The Nobel Prize is simply an iota of his recognition. In fact, this that is his recognition, should be for his overall contribution to literary genres, poetry, short fiction, drama, fiction, dance drama, painting and music. And then what about his superb writings in English, his essays on ”Internationalism”, and the Hibbert lectures later published into a book by Unwin publishers: ”Religion of Man”. Anyone who chooses to read this book will be delighted by a compendium of philosophy and religion, and in his essays on Internationalism a blend of political maturity, wisdom and philosophy. In fact, Tagore saw in nationalism limitations of the soul, because nationalism was in direct opposition to the oneness of humanity. This was his perplexing and much misunderstood world order.

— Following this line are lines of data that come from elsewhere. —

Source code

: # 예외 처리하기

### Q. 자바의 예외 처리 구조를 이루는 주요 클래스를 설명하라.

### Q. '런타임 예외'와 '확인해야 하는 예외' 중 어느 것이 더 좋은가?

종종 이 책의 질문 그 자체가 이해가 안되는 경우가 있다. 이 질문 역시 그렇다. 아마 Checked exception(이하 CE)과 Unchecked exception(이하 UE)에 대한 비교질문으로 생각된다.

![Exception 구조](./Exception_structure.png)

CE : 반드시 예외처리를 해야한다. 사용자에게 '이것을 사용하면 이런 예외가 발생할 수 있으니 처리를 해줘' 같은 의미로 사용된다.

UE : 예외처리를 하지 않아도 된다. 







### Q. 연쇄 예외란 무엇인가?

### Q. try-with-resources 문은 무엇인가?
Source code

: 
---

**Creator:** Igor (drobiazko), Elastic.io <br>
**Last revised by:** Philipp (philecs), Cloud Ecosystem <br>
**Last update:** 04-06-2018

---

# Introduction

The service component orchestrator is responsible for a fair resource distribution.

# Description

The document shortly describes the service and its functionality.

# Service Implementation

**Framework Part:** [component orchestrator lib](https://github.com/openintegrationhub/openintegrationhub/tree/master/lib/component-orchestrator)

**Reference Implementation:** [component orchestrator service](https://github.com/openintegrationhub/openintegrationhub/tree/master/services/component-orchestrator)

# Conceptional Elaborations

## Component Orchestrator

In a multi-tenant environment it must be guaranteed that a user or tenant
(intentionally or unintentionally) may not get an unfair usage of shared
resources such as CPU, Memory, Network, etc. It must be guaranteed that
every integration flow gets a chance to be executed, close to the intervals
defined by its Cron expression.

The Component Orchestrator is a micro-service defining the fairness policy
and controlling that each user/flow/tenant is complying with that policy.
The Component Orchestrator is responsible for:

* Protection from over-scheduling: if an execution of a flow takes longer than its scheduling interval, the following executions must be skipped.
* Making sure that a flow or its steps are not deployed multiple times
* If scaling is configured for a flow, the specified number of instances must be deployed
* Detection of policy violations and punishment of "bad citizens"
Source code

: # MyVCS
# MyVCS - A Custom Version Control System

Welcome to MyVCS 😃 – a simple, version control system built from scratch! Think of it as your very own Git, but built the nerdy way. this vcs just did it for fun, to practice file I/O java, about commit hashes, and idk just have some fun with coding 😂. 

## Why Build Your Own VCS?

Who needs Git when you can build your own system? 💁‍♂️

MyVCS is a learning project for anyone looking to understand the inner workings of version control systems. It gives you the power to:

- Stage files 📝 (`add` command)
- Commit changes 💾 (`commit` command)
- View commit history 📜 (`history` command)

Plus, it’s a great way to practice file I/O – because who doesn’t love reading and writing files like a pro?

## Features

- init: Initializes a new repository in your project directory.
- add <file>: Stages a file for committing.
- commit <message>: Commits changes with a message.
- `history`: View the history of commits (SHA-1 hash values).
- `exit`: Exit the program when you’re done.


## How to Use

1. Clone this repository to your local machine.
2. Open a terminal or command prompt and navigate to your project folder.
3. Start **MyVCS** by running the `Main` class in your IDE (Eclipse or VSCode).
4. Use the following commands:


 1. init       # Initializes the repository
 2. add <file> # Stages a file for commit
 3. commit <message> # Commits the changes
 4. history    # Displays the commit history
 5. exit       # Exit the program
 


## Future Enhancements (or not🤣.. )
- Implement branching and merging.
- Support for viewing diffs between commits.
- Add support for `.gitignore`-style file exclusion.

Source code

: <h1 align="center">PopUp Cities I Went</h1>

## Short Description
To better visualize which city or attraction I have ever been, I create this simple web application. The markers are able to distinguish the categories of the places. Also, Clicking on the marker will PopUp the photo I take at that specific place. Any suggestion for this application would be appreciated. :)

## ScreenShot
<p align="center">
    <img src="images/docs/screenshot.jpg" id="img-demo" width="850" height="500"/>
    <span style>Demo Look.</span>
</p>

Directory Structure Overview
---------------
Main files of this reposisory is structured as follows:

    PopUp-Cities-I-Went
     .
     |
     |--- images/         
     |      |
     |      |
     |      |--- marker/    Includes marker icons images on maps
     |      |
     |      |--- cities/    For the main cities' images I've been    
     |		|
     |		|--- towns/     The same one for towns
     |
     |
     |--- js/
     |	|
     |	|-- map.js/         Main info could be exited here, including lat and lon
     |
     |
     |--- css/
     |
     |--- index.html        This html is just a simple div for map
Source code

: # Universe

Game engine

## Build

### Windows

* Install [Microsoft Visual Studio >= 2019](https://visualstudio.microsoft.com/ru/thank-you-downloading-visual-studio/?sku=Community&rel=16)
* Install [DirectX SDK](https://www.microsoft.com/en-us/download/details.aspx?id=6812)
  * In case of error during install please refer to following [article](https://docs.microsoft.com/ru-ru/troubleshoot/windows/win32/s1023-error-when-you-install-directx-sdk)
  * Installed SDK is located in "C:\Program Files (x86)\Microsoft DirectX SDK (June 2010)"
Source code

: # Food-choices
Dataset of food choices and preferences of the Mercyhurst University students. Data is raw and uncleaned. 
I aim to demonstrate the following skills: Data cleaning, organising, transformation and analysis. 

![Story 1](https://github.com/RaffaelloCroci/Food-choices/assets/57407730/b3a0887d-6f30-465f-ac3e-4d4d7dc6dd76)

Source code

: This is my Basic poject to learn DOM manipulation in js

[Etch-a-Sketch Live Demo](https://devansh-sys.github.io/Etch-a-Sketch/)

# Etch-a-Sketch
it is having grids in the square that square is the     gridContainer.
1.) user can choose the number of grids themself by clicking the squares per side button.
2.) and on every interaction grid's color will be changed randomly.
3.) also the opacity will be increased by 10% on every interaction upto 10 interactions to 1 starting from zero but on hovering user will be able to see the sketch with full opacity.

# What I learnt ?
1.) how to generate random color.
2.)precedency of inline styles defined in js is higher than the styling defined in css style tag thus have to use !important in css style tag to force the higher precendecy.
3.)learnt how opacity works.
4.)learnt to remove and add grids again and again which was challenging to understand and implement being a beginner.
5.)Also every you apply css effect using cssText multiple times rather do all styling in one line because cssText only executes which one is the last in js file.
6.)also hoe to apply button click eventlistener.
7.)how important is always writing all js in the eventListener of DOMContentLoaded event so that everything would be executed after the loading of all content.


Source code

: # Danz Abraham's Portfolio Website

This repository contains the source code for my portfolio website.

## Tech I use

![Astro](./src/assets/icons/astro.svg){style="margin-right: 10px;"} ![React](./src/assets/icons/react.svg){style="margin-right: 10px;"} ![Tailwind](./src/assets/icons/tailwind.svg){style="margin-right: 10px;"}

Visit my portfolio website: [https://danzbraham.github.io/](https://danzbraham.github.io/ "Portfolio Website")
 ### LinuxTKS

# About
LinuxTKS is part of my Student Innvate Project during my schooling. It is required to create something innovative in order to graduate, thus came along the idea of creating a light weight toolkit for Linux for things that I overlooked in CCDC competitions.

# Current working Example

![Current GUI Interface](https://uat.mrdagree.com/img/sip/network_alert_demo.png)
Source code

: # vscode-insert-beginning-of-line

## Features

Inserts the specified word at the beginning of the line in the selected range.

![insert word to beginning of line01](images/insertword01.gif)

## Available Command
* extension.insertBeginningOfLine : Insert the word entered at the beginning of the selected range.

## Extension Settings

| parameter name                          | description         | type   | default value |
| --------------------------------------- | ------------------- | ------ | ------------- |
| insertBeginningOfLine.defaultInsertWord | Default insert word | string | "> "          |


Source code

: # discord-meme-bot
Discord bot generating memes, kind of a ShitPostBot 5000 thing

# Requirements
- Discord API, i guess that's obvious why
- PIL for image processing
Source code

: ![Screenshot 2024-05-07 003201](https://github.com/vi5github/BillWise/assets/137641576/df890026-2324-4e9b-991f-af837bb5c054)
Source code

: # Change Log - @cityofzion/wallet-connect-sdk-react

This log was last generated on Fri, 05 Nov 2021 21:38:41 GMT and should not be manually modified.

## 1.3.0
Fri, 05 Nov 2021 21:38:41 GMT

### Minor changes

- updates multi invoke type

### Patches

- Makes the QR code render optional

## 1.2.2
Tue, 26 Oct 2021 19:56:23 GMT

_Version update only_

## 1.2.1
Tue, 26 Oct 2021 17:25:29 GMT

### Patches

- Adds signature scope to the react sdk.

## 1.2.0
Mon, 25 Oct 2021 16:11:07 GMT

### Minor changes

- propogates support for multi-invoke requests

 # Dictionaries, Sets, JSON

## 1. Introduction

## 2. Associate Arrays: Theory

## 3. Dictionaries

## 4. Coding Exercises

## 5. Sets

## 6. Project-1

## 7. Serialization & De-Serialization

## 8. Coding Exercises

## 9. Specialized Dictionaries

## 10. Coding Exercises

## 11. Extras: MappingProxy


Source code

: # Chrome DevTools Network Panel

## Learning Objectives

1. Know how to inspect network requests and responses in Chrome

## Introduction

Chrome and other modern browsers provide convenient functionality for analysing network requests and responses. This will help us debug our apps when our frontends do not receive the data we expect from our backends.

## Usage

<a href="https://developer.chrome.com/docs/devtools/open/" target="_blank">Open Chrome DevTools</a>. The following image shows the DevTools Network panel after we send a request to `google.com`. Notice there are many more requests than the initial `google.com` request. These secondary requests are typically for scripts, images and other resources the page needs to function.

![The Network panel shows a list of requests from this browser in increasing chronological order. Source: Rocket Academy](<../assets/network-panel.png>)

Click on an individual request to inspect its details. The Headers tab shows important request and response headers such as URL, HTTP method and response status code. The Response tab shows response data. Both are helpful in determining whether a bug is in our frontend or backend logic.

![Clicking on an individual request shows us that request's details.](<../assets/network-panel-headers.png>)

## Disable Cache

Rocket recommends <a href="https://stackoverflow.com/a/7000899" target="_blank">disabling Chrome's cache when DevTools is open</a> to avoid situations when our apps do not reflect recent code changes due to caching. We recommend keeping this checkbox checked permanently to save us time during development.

In fact, his essays on Internationalism should be prescribed as texts for college and university students in the world. In English prose, Tagore was not prolix, but the language flowed like poetry. It is surprising therefore that the translations in ”Gitanjali” wavered. Perhaps he aimed at too literal a translation of the work and did not deviate into what P. Lal would call ‘transcreation’. The metaphysical transcendence that Tagore had in his thoughts is reflected in his songs and creative writing. The dance drama ”Tasher Desh” for example symbolically looks at a new civilization or humanity. Perhaps that was his dream- a world of transfiguration. The short stories have an underlying pathos which very few writers can touch or make inroads into. Post Master for example is one such rendering of silences in relationships, in this case between a young rustic girl and a Post Master who had come to the village on duty.”
Kabuliwallah” is another example of love beyond barriers. That, many of his stories have been adapted into films by people like Satyajit Ray and Tapan Sinha is a testimony to the universal quality of his short stories, which the late Khushwant Singh once dubbed (in Shillong) as ‘bad’ like his poetry!
The range of creativity that Tagore possessed was phenomenal. And it is this phenomenal aspect of his creativity that must be underscored, revered and highlighted – not simply as someone receiving an award. The genius of Tagore lay in his versatility as poet, novelist, song writer/ musician, dramatist and painter. He was indeed the later Renaissance figure, born in India, not Europe.